The data
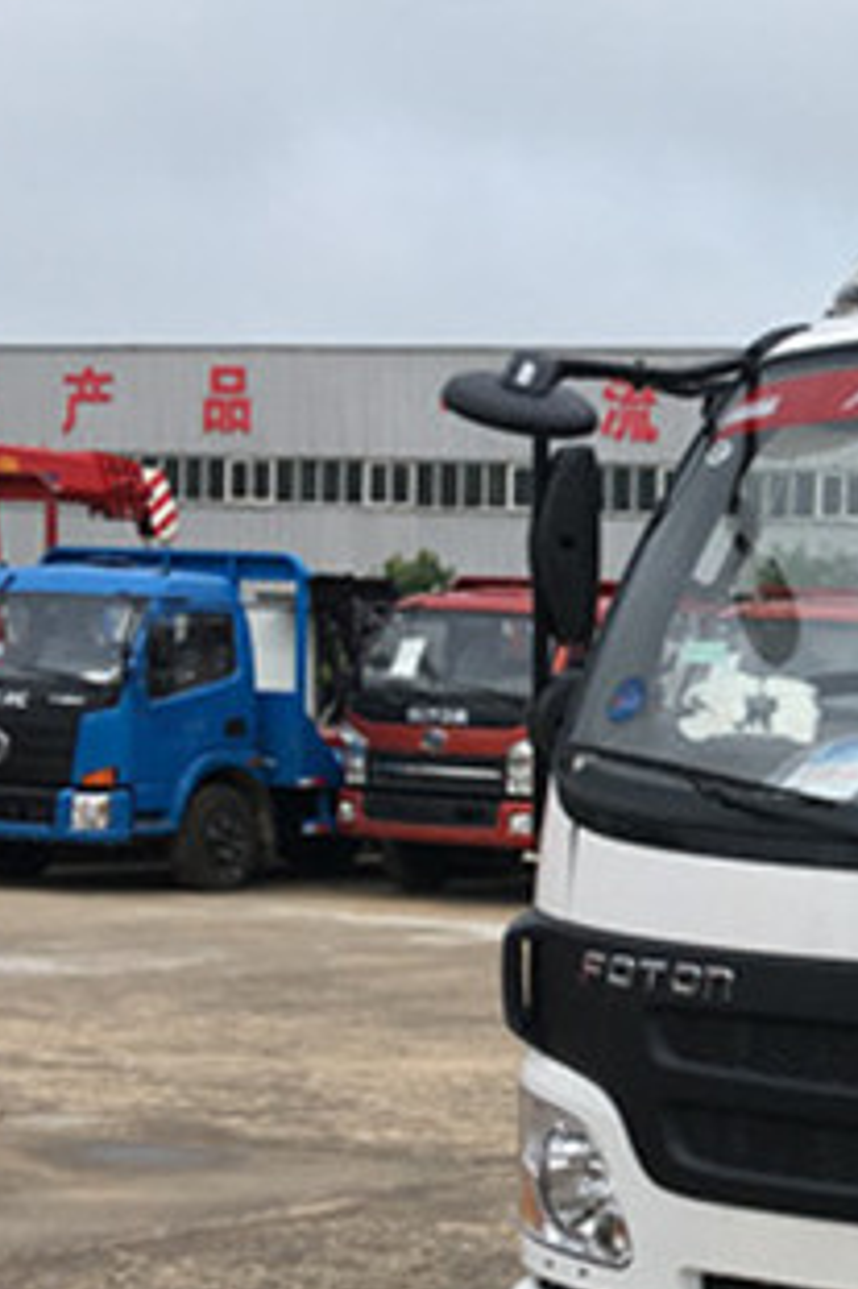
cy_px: 895
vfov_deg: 24.0
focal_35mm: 84
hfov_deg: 14.8
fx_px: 3006
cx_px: 1368
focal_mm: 4.15
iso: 25
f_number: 2.2
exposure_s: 1/864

What the task asks
Would you please copy the listing exactly, omitting every picture?

Problem solution
cy_px: 895
vfov_deg: 24.0
focal_35mm: 84
hfov_deg: 14.8
fx_px: 3006
cx_px: 1368
focal_mm: 4.15
iso: 25
f_number: 2.2
exposure_s: 1/864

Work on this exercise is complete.